For Dan Whitney, head of trading at Fifth Third Asset Management (FTAM), today trading is mostly a "liquidity hunt." Algorithms are the primary reason why, Whitney says.
"They are putting everything into algorithms. They're content being average rather than putting up a print," Whitney says. He adds this is because they're often evaluated against the day's volume-weighted average price.
"Even if they could get best execution by putting up size and liquidity, traders could miss the VWAP, so they do 25,000 shares at a clip and space it out over the day," Whitney says.

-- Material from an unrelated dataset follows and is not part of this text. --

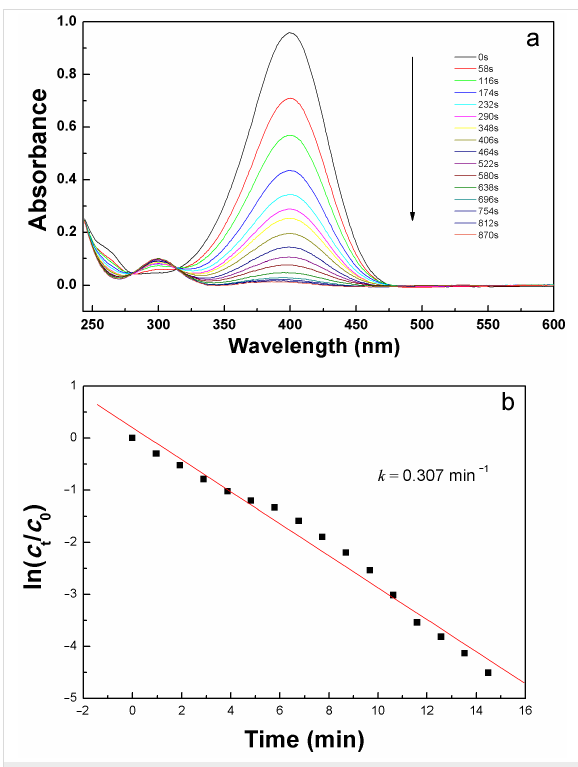
Figure 5: Catalytic performance of the AgNPs /SugPOP-1 composite. Time-dependent UV–vis spectral changes (a) and the kinetic curve (b) for the catalytic reduction of 4-nitrophenol (4-NP) to 4-aminophenol (4-AP) at room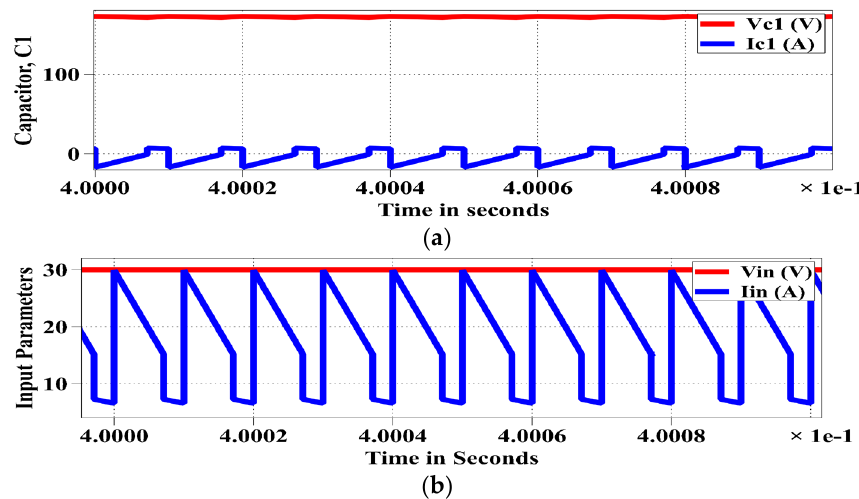
Figure 8. Current and voltage stress waveforms: ( a ) Capacitor, C 1 ; ( b ) Input source. Figure 9 illustrates the output voltage and current waveforms of the MQZS converter.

That increases order fragmentation. It is also why crossing systems and dark liquidity pools are getting more play from institutions, he says.
Fifth Third Asset Management became a wholly owned subsidiary of Fifth Third Bancorp in 2001 when the bank reorganized its investment advisory business and created a separate unit. This was done in part to bring outside money into its mutual fund complex.

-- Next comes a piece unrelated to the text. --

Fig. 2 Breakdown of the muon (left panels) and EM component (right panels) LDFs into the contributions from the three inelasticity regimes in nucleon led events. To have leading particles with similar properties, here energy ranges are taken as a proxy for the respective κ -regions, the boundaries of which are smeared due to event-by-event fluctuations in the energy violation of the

The FTAM desk uses algorithms mainly as a tool to get started on an order until it finds natural liquidity. At that point, the trader will often cancel out of the algorithm and work the order directly. FTAM's traders use about a half-dozen Lehman algorithms and a few from Bank of America. The desk also plans to add Credit Suisse's algorithms. Currently the desk executes about 10 percent of order flow through algorithms, crossing networks and direct market access, up from about 5 percent a year ago. A year from now that figure could double again, he says.
While electronic trading is rising, one concern Whitney has is that algorithms can be reactive. "You have to be aware that if a big print goes up and it's in a smaller-cap name, the broker algo you're using may have a tendency to chase that," Whitney says.

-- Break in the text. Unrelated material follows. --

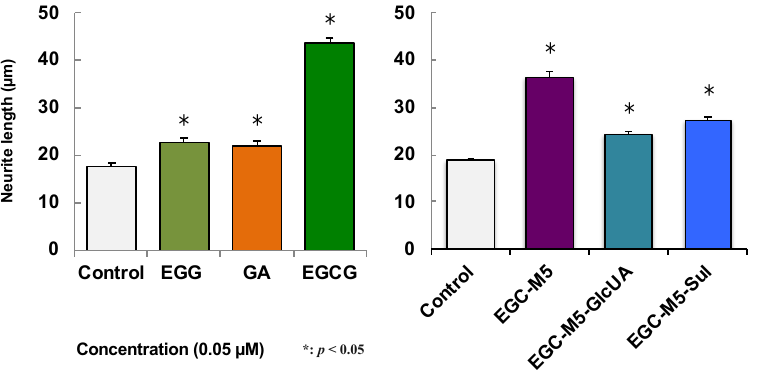
Figure 3. The neurite outgrowth of human SH-SY5Y cells treated with EGCG and its metabolites. A cell suspension (2.5 × 10 4 cells/well) was plated in a 24-well plate. Samples dissolved in 0.01% DMSO were added to the culture medium to produce a final concentration of 0.05 μM, and these were cultured for 72 h at 37 °C. Each value represents the mean ± SEM (neurite length, n = 103–107). Asterisks represent significant differences relative to the control (* p < 0.05, Bonferroni’s t -test) [17,48].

An algorithm that has made inroads on FTAM's desk is Lehman's "work and pounce" algorithm. Whitney likes it because, instead of slicing an order into the market, the algorithm can be aggressively programmed based on trader-set constraints. "I don't want to miss liquidity when I'm balancing a number of trades on the desk," Whitney says. "The algorithm basically takes a lot of the manual labor out of the process and gets liquidity quickly that could have been missed." For direct market access, FTAM uses RealTick, a multi-broker platform owned by Townsend Analytics, an independent subsidiary of Lehman, and Direct Trading Institutional, a platform owned by Knight Capital Group. The desk also uses Pipeline for block crosses. Whitney says the desk has seen its executed volume on Pipeline rise over the last year, including trades in small-cap and micro-cap names.
With electronic trading increasing, Whitney says FTAM will soon eliminate its two-OMS system, using just one. The desk has different OMSs for custody and non-custody accounts.
Fifth Third Asset Management Equity AUM: $8.7 billion Desk: 3 Traders Electronic Trading: 10 percent Broker List: 40 Firms Avg. Comm.: 4.6 cents OMS: BNY's TeamTrader & Advent's Moxy Trade-Cost Analysis: Abel/Noser Corp.